• Document section
▬▬▬▬▬▬

If a participant ceases to be an employee or Director in the Company's group for one of the "good leaver" reasons specified above, the Committee may, in exceptional circumstances, allow any unvested portion of an Award to vest at the time of cessation of employment (or a later date specified by the Committee), in which case Awards would normally be subject to application of the Pool principles (as measured at the date of cessation of employment) and pro-rating, as outlined above.
Where an Award vests on or following the date of cessation of office or employment, it may normally be exercised for a period of 6 months from the later of the date of vesting or the date cessation, unless the participant is summarily dismissed, in which case their Award will lapse immediately. If a participant dies, a vested Award may normally be exercised until the first anniversary of their death.
The FCF Underpin shall not apply to leavers in respect of previously unvested portions of their Awards.

▬▬▬▬▬▬

• What this exercise asks
[A] Please reproduce the passage on leaver awards, starting with "If a participant ceases" and going on through "as outlined above.".
[B] For each statement, say yes or no to whether it agrees with the passage on leaver awards, and quote the words of the passage that decide it. (i) A participant who is summarily dismissed loses their Award immediately. (ii) After a participant dies, a vested Award may normally be exercised for 6 months. (iii) The FCF Underpin applies to leavers for previously unvested portions of their Awards.
Rely on the passage on leaver awards and nothing else.

Transcribed page contents:
▬▬▬▬▬▬

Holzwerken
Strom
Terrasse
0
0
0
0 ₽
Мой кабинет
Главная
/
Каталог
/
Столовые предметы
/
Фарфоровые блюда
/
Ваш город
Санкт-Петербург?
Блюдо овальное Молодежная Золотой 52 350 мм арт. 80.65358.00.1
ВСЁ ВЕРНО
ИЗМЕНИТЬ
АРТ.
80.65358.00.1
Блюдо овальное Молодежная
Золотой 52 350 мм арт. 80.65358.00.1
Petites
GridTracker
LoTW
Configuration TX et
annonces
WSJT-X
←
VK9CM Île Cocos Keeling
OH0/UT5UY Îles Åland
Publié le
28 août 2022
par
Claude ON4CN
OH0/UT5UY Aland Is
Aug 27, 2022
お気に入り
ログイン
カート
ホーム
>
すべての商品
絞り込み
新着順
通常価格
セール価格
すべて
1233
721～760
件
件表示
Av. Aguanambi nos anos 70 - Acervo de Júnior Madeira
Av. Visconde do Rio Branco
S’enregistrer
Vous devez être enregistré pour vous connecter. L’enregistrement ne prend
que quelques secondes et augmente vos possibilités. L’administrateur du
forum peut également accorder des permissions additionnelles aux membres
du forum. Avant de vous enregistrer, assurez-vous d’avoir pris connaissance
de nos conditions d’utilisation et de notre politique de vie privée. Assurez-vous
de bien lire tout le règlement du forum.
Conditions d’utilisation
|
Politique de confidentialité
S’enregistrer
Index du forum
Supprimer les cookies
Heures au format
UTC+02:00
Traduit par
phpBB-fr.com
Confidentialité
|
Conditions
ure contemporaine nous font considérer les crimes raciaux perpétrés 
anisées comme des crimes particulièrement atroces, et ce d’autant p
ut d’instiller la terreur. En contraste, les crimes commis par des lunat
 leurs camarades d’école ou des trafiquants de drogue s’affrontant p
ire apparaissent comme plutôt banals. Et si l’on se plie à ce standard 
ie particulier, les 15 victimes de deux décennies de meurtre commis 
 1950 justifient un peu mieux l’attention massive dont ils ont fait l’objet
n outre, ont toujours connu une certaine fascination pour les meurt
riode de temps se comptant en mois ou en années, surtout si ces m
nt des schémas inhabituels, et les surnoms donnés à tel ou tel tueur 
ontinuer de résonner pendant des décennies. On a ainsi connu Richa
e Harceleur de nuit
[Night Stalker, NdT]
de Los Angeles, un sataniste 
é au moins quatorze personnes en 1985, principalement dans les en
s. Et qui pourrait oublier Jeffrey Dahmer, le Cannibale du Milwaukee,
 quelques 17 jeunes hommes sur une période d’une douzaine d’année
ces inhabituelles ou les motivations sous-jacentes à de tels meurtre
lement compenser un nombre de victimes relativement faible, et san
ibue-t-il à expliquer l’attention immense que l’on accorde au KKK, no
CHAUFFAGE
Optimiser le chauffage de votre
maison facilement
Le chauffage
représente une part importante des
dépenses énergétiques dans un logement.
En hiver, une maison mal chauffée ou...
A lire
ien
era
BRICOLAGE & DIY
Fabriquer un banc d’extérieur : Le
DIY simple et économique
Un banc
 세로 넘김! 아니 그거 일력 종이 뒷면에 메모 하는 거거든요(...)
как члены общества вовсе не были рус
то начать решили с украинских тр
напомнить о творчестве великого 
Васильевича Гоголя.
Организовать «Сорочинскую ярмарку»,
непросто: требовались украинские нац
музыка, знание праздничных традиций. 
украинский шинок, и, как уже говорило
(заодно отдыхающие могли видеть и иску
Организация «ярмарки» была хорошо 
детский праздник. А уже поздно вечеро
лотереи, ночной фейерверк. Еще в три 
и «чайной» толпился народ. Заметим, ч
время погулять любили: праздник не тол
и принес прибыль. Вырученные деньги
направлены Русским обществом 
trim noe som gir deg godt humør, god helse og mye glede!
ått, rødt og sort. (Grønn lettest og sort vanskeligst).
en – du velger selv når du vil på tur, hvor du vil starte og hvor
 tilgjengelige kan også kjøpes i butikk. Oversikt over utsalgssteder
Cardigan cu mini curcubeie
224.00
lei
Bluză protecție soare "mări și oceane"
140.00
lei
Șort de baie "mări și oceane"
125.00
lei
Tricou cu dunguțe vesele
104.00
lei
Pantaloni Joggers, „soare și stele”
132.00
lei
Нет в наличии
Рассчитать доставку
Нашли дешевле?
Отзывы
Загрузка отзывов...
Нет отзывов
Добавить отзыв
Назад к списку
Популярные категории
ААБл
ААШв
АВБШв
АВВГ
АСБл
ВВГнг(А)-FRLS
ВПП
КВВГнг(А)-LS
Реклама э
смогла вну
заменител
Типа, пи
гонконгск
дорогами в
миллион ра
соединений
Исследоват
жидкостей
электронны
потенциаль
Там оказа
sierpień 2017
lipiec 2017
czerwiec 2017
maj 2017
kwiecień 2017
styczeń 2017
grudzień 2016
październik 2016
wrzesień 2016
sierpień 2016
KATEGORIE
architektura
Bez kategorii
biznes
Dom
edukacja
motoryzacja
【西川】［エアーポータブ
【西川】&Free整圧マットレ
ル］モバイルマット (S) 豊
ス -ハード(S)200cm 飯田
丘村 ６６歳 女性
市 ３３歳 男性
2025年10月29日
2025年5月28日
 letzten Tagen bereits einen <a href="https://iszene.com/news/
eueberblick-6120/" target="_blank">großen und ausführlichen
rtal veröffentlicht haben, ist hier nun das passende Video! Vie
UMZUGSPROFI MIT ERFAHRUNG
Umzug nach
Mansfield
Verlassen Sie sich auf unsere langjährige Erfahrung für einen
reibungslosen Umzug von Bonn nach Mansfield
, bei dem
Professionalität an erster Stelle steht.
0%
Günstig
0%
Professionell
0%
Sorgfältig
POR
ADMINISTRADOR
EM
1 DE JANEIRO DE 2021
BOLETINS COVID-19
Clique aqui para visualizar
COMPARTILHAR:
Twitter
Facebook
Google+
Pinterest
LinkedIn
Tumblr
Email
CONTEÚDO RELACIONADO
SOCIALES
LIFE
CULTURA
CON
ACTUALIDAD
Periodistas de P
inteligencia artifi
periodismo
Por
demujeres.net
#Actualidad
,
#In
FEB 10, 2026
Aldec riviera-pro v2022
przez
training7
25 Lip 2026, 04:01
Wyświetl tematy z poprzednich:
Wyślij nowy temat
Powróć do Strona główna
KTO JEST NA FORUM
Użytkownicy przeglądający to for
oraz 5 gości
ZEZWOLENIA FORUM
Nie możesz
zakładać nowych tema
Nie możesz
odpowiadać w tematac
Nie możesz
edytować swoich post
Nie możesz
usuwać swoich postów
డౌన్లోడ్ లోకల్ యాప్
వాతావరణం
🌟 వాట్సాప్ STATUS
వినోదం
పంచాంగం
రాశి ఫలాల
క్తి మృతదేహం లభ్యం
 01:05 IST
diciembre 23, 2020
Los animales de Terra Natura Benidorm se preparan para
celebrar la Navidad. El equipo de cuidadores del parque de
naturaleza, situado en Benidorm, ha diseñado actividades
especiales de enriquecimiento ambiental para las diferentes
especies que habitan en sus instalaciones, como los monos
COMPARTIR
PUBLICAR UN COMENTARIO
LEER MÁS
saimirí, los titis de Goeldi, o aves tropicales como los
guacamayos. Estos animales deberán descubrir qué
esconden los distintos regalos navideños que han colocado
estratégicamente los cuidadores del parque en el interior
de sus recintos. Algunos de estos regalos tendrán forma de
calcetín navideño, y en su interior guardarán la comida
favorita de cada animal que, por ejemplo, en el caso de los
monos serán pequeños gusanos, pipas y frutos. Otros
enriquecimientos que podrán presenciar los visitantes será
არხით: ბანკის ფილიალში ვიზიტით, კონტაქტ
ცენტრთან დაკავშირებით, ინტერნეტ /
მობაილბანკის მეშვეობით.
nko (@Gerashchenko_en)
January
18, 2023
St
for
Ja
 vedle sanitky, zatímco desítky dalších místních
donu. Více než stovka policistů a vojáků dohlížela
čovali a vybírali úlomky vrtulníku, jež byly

▬▬▬▬▬▬

• Responses per task
[A]
If a participant ceases to be an employee or Director in the Company's group for one of the "good leaver" reasons specified above, the Committee may, in exceptional circumstances, allow any unvested portion of an Award to vest at the time of cessation of employment (or a later date specified by the Committee), in which case Awards would normally be subject to application of the Pool principles (as measured at the date of cessation of employment) and pro-rating, as outlined above.

[B]
(i) Yes: "unless the participant is summarily dismissed, in which case their Award will lapse immediately"
(ii) No: "If a participant dies, a vested Award may normally be exercised until the first anniversary of their death."
(iii) No: "The FCF Underpin shall not apply to leavers in respect of previously unvested portions of their Awards."